- PROVIDED DATA:
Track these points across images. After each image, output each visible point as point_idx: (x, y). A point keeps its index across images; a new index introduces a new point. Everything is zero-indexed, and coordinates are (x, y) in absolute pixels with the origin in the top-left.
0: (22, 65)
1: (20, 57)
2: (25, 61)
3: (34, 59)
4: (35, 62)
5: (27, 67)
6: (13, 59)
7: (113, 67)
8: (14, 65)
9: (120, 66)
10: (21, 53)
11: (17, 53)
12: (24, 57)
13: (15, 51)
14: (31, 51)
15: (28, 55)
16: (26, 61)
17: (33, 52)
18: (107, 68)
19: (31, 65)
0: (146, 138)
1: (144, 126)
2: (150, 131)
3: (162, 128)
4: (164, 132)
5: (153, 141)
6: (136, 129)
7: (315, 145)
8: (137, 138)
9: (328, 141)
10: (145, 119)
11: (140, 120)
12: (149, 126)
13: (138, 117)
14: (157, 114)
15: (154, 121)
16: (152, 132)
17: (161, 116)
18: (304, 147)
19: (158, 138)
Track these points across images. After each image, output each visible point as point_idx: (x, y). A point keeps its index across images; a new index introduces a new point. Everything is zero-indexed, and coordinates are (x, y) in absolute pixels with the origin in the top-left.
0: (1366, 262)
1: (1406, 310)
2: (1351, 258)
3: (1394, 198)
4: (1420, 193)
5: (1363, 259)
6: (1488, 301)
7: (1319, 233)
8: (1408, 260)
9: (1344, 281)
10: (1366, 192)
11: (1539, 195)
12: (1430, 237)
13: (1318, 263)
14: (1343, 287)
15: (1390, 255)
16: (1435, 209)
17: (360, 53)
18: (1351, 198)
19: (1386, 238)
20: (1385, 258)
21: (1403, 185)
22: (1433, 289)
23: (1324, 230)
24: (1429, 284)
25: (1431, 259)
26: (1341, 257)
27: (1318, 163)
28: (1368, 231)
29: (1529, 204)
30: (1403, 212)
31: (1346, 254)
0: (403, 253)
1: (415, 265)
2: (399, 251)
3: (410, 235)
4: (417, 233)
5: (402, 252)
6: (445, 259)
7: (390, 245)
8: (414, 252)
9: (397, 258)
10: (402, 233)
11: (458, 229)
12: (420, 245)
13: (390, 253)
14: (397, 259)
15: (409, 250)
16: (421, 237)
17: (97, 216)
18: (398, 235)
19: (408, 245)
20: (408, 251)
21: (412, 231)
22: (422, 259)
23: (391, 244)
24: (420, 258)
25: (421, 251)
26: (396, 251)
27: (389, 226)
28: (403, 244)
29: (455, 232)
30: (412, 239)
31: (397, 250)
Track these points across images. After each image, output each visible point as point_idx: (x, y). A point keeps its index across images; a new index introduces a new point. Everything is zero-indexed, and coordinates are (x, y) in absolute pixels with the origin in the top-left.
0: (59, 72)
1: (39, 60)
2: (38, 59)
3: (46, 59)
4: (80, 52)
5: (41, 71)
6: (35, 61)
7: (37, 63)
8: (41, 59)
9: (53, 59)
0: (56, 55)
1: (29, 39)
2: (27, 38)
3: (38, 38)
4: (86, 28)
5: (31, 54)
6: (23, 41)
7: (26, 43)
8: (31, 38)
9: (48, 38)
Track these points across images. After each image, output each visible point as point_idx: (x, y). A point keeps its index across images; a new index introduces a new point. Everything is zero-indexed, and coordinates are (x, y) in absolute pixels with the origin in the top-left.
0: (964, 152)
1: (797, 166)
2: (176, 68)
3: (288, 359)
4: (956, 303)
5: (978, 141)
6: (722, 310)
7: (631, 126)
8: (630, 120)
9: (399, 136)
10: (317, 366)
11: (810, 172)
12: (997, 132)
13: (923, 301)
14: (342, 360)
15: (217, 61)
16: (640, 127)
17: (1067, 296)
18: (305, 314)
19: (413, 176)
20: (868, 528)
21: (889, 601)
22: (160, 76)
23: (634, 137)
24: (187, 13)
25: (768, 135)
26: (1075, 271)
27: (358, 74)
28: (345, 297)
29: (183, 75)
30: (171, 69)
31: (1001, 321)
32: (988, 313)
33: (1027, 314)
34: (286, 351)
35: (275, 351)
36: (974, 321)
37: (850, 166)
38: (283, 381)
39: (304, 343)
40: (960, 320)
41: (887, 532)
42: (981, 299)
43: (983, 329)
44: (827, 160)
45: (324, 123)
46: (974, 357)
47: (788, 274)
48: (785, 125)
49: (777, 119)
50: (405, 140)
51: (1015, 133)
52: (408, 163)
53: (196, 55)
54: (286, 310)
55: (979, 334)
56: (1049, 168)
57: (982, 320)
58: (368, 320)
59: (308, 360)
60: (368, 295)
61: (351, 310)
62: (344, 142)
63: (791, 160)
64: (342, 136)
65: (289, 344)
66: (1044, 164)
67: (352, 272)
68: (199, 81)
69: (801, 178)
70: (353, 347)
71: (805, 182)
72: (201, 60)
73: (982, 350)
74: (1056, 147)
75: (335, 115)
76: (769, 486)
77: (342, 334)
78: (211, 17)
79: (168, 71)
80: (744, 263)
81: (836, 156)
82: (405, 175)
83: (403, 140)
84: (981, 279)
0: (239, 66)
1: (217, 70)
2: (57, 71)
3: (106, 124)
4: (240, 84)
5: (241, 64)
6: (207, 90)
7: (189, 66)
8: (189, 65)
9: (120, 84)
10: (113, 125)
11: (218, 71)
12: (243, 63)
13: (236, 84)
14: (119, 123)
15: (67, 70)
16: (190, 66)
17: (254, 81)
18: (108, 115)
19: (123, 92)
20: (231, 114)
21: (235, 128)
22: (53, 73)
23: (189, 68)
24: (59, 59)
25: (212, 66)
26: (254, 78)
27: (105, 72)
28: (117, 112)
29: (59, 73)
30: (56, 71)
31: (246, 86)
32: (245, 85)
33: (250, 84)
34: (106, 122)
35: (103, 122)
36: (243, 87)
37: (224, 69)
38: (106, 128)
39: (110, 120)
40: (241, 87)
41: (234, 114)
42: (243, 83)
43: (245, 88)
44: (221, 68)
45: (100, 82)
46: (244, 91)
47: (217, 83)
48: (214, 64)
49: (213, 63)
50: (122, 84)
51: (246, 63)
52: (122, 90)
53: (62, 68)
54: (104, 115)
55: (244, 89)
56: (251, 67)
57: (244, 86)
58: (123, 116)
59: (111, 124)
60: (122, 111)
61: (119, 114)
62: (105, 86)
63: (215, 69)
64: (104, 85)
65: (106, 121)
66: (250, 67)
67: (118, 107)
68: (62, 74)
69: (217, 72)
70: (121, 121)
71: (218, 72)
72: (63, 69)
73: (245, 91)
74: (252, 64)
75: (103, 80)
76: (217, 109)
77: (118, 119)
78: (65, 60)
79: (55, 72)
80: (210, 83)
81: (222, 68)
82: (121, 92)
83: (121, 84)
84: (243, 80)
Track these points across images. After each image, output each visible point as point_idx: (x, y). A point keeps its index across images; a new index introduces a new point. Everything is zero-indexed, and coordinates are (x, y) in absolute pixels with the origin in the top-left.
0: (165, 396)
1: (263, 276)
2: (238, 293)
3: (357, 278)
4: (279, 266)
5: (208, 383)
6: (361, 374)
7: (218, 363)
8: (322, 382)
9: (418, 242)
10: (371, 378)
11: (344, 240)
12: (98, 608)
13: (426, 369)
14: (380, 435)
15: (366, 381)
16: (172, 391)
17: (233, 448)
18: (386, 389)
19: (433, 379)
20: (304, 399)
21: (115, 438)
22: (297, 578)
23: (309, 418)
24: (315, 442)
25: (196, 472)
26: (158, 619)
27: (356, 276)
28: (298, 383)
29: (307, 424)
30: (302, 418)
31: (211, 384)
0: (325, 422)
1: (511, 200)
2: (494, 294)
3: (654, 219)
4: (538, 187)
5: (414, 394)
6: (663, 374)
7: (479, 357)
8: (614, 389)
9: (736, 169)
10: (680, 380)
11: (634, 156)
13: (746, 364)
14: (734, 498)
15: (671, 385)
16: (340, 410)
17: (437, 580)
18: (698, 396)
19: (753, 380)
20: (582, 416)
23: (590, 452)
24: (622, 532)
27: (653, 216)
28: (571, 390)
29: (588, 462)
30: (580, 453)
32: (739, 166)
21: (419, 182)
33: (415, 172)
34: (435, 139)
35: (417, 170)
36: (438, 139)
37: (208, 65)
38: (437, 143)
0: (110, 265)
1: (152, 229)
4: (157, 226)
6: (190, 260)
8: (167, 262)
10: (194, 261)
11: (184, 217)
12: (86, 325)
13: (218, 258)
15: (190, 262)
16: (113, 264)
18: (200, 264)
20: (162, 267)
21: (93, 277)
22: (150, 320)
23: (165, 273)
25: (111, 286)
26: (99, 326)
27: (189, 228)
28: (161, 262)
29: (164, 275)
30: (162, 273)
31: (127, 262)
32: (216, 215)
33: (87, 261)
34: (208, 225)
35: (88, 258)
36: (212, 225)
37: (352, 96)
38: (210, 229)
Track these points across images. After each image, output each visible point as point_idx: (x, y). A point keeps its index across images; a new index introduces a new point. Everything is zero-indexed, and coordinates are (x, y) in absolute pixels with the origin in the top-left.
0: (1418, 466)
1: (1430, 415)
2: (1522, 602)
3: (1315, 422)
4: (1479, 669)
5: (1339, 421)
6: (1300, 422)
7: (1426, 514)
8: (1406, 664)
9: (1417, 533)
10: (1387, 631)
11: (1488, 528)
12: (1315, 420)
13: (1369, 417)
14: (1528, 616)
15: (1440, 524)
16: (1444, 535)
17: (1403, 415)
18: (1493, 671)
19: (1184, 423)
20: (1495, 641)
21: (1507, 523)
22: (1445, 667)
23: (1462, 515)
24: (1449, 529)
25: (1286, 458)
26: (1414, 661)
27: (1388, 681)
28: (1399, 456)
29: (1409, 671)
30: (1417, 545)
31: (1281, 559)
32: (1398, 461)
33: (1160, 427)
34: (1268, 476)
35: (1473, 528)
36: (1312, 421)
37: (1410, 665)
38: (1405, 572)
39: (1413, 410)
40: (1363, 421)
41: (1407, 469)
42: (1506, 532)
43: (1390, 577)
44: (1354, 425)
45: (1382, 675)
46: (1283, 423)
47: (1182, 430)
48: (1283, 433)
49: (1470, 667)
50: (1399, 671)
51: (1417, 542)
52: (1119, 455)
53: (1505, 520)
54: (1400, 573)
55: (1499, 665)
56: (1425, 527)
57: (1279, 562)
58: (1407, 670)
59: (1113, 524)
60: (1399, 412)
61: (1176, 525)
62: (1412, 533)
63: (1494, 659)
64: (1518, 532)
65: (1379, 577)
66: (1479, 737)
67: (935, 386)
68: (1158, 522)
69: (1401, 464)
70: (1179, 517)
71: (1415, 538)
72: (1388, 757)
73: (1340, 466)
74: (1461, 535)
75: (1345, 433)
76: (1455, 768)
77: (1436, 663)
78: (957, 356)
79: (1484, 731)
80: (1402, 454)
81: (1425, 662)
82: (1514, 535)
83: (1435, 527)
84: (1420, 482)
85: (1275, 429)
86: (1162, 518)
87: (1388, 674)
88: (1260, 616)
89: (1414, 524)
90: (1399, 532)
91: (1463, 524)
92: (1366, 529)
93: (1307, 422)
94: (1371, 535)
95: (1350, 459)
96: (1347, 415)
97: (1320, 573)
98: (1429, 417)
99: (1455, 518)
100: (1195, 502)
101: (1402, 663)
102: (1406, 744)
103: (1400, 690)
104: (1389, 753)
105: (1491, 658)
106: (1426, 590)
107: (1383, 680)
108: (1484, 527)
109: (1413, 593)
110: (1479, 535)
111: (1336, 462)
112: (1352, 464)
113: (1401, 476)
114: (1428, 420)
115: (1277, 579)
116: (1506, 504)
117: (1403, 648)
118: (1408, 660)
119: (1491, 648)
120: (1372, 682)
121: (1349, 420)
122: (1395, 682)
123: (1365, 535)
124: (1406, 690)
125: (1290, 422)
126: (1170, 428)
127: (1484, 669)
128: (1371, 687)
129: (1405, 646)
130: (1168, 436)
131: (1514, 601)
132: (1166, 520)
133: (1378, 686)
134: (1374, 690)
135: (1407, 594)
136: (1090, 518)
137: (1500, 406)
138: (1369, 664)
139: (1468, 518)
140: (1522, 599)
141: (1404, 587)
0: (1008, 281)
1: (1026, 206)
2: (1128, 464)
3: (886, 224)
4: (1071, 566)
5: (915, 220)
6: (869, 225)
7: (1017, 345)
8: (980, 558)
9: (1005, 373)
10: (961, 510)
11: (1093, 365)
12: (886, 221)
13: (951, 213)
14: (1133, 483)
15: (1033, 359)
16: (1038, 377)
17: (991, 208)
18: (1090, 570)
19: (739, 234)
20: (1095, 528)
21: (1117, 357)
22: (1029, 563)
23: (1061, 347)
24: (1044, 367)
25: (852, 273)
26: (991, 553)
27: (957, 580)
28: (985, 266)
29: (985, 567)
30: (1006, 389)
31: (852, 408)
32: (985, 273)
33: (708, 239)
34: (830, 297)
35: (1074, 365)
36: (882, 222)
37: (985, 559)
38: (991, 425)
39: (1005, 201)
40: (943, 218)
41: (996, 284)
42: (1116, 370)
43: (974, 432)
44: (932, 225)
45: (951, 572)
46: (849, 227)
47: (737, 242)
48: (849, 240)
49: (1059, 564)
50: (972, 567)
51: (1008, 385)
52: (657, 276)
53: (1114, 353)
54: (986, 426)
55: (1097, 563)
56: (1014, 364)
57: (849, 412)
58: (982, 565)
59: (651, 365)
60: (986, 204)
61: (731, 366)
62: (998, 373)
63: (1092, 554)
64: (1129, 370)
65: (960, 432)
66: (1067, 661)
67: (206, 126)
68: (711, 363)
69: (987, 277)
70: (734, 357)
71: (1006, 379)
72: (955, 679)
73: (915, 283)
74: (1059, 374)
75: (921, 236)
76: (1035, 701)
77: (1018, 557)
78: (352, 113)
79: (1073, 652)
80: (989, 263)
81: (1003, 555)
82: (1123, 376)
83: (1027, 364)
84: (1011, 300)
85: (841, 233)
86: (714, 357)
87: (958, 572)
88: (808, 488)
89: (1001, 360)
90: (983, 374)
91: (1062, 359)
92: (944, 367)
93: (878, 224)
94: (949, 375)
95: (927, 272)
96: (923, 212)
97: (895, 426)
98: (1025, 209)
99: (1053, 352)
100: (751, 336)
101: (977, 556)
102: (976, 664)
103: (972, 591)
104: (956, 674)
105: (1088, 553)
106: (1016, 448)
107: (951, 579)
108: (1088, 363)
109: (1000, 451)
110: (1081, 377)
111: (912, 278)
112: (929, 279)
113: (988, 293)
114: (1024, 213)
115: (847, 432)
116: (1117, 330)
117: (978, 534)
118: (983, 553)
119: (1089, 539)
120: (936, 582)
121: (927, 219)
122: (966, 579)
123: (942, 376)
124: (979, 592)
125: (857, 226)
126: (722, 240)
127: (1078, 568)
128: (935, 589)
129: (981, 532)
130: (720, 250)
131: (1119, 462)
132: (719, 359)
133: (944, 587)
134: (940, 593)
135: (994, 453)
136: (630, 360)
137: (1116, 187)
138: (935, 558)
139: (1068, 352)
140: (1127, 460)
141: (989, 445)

- WHAT THIS TASK INVOLVES: Everything from the line with "126: (1170, 428)" through the line with "140: (1522, 599)" should be written out exactly as it appears above, end lines included, and nothing outside that range.

- REPLY TO THE TASK:
126: (1170, 428)
127: (1484, 669)
128: (1371, 687)
129: (1405, 646)
130: (1168, 436)
131: (1514, 601)
132: (1166, 520)
133: (1378, 686)
134: (1374, 690)
135: (1407, 594)
136: (1090, 518)
137: (1500, 406)
138: (1369, 664)
139: (1468, 518)
140: (1522, 599)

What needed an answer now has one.